*** SOURCE MATERIAL ***

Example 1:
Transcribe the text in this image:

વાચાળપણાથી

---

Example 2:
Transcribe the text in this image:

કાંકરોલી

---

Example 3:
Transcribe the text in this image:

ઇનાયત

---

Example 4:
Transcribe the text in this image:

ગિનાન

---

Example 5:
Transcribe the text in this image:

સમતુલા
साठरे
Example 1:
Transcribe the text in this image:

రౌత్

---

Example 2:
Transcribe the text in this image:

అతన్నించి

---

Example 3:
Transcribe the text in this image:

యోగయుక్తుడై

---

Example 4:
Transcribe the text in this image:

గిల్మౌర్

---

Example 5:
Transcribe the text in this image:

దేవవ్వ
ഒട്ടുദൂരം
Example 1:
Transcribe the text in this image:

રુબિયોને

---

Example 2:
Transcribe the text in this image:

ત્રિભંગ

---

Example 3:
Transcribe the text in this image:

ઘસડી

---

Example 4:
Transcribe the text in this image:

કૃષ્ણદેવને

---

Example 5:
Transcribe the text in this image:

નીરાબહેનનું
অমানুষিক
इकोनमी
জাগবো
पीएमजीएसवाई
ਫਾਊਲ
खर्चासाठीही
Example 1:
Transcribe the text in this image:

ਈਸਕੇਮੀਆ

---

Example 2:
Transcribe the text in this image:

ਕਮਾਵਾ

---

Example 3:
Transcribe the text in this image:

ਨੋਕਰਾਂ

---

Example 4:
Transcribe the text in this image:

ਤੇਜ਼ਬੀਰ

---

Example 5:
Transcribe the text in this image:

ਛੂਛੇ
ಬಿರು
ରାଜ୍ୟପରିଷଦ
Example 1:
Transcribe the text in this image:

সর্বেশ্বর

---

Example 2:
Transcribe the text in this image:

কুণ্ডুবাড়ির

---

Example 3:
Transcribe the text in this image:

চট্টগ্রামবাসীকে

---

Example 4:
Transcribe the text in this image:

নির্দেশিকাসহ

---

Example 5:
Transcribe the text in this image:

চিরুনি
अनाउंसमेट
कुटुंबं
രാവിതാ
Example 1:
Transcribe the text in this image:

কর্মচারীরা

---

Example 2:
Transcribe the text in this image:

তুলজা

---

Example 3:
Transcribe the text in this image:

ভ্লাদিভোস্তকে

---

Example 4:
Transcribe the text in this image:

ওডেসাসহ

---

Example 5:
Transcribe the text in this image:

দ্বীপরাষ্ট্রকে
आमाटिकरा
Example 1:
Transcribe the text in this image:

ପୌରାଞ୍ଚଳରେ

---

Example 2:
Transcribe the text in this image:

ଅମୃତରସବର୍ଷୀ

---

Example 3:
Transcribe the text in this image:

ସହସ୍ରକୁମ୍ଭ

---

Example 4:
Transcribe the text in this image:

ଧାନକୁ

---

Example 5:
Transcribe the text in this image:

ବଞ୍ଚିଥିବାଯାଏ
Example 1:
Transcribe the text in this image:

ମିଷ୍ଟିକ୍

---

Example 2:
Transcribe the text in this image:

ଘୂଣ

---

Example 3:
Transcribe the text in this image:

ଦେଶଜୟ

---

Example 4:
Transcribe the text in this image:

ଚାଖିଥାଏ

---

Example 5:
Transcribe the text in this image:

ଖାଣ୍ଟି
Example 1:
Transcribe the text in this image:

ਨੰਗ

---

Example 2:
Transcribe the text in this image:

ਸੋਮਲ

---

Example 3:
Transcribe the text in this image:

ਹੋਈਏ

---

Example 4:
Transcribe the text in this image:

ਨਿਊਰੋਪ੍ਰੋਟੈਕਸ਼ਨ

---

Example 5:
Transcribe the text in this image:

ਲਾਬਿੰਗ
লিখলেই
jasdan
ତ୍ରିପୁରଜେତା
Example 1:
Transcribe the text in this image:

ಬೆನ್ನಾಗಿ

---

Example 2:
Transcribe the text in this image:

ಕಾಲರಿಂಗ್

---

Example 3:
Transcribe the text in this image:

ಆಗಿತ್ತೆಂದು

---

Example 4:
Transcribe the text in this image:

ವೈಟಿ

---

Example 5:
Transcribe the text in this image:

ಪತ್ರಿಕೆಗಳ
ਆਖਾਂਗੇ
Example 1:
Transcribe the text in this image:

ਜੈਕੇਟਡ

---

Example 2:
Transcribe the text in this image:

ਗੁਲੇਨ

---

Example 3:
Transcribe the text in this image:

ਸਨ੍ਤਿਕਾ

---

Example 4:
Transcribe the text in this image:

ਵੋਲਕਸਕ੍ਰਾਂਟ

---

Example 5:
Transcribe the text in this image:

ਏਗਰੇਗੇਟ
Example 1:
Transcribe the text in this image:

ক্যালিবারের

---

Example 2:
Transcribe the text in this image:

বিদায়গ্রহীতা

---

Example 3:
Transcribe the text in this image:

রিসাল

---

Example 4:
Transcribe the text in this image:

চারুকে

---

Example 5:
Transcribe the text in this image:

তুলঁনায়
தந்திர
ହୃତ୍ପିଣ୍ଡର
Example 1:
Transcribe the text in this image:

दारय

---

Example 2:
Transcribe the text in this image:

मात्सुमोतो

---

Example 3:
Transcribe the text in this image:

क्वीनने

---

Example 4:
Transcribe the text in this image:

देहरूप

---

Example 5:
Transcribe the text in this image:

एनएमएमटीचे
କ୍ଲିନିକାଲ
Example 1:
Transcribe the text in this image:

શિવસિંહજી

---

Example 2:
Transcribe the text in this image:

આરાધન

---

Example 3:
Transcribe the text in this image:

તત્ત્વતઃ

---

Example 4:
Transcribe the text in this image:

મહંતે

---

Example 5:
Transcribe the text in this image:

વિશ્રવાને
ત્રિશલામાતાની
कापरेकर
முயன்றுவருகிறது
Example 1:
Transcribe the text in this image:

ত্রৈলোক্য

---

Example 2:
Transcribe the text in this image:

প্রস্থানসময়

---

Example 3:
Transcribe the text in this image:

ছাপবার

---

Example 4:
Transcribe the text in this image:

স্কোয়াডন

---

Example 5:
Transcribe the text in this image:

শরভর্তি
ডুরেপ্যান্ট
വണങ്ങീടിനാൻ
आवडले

*** End of SOURCE MATERIAL ***

**AIM OF THE EXERCISE**
In full and without alteration, return every line above.

**ANSWER TO THIS TASK**
Example 1:
Transcribe the text in this image:

વાચાળપણાથી

---

Example 2:
Transcribe the text in this image:

કાંકરોલી

---

Example 3:
Transcribe the text in this image:

ઇનાયત

---

Example 4:
Transcribe the text in this image:

ગિનાન

---

Example 5:
Transcribe the text in this image:

સમતુલા
साठरे
Example 1:
Transcribe the text in this image:

రౌత్

---

Example 2:
Transcribe the text in this image:

అతన్నించి

---

Example 3:
Transcribe the text in this image:

యోగయుక్తుడై

---

Example 4:
Transcribe the text in this image:

గిల్మౌర్

---

Example 5:
Transcribe the text in this image:

దేవవ్వ
ഒട്ടുദൂരം
Example 1:
Transcribe the text in this image:

રુબિયોને

---

Example 2:
Transcribe the text in this image:

ત્રિભંગ

---

Example 3:
Transcribe the text in this image:

ઘસડી

---

Example 4:
Transcribe the text in this image:

કૃષ્ણદેવને

---

Example 5:
Transcribe the text in this image:

નીરાબહેનનું
অমানুষিক
इकोनमी
জাগবো
पीएमजीएसवाई
ਫਾਊਲ
खर्चासाठीही
Example 1:
Transcribe the text in this image:

ਈਸਕੇਮੀਆ

---

Example 2:
Transcribe the text in this image:

ਕਮਾਵਾ

---

Example 3:
Transcribe the text in this image:

ਨੋਕਰਾਂ

---

Example 4:
Transcribe the text in this image:

ਤੇਜ਼ਬੀਰ

---

Example 5:
Transcribe the text in this image:

ਛੂਛੇ
ಬಿರು
ରାଜ୍ୟପରିଷଦ
Example 1:
Transcribe the text in this image:

সর্বেশ্বর

---

Example 2:
Transcribe the text in this image:

কুণ্ডুবাড়ির

---

Example 3:
Transcribe the text in this image:

চট্টগ্রামবাসীকে

---

Example 4:
Transcribe the text in this image:

নির্দেশিকাসহ

---

Example 5:
Transcribe the text in this image:

চিরুনি
अनाउंसमेट
कुटुंबं
രാവിതാ
Example 1:
Transcribe the text in this image:

কর্মচারীরা

---

Example 2:
Transcribe the text in this image:

তুলজা

---

Example 3:
Transcribe the text in this image:

ভ্লাদিভোস্তকে

---

Example 4:
Transcribe the text in this image:

ওডেসাসহ

---

Example 5:
Transcribe the text in this image:

দ্বীপরাষ্ট্রকে
आमाटिकरा
Example 1:
Transcribe the text in this image:

ପୌରାଞ୍ଚଳରେ

---

Example 2:
Transcribe the text in this image:

ଅମୃତରସବର୍ଷୀ

---

Example 3:
Transcribe the text in this image:

ସହସ୍ରକୁମ୍ଭ

---

Example 4:
Transcribe the text in this image:

ଧାନକୁ

---

Example 5:
Transcribe the text in this image:

ବଞ୍ଚିଥିବାଯାଏ
Example 1:
Transcribe the text in this image:

ମିଷ୍ଟିକ୍

---

Example 2:
Transcribe the text in this image:

ଘୂଣ

---

Example 3:
Transcribe the text in this image:

ଦେଶଜୟ

---

Example 4:
Transcribe the text in this image:

ଚାଖିଥାଏ

---

Example 5:
Transcribe the text in this image:

ଖାଣ୍ଟି
Example 1:
Transcribe the text in this image:

ਨੰਗ

---

Example 2:
Transcribe the text in this image:

ਸੋਮਲ

---

Example 3:
Transcribe the text in this image:

ਹੋਈਏ

---

Example 4:
Transcribe the text in this image:

ਨਿਊਰੋਪ੍ਰੋਟੈਕਸ਼ਨ

---

Example 5:
Transcribe the text in this image:

ਲਾਬਿੰਗ
লিখলেই
jasdan
ତ୍ରିପୁରଜେତା
Example 1:
Transcribe the text in this image:

ಬೆನ್ನಾಗಿ

---

Example 2:
Transcribe the text in this image:

ಕಾಲರಿಂಗ್

---

Example 3:
Transcribe the text in this image:

ಆಗಿತ್ತೆಂದು

---

Example 4:
Transcribe the text in this image:

ವೈಟಿ

---

Example 5:
Transcribe the text in this image:

ಪತ್ರಿಕೆಗಳ
ਆਖਾਂਗੇ
Example 1:
Transcribe the text in this image:

ਜੈਕੇਟਡ

---

Example 2:
Transcribe the text in this image:

ਗੁਲੇਨ

---

Example 3:
Transcribe the text in this image:

ਸਨ੍ਤਿਕਾ

---

Example 4:
Transcribe the text in this image:

ਵੋਲਕਸਕ੍ਰਾਂਟ

---

Example 5:
Transcribe the text in this image:

ਏਗਰੇਗੇਟ
Example 1:
Transcribe the text in this image:

ক্যালিবারের

---

Example 2:
Transcribe the text in this image:

বিদায়গ্রহীতা

---

Example 3:
Transcribe the text in this image:

রিসাল

---

Example 4:
Transcribe the text in this image:

চারুকে

---

Example 5:
Transcribe the text in this image:

তুলঁনায়
தந்திர
ହୃତ୍ପିଣ୍ଡର
Example 1:
Transcribe the text in this image:

दारय

---

Example 2:
Transcribe the text in this image:

मात्सुमोतो

---

Example 3:
Transcribe the text in this image:

क्वीनने

---

Example 4:
Transcribe the text in this image:

देहरूप

---

Example 5:
Transcribe the text in this image:

एनएमएमटीचे
କ୍ଲିନିକାଲ
Example 1:
Transcribe the text in this image:

શિવસિંહજી

---

Example 2:
Transcribe the text in this image:

આરાધન

---

Example 3:
Transcribe the text in this image:

તત્ત્વતઃ

---

Example 4:
Transcribe the text in this image:

મહંતે

---

Example 5:
Transcribe the text in this image:

વિશ્રવાને
ત્રિશલામાતાની
कापरेकर
முயன்றுவருகிறது
Example 1:
Transcribe the text in this image:

ত্রৈলোক্য

---

Example 2:
Transcribe the text in this image:

প্রস্থানসময়

---

Example 3:
Transcribe the text in this image:

ছাপবার

---

Example 4:
Transcribe the text in this image:

স্কোয়াডন

---

Example 5:
Transcribe the text in this image:

শরভর্তি
ডুরেপ্যান্ট
വണങ്ങീടിനാൻ
आवडले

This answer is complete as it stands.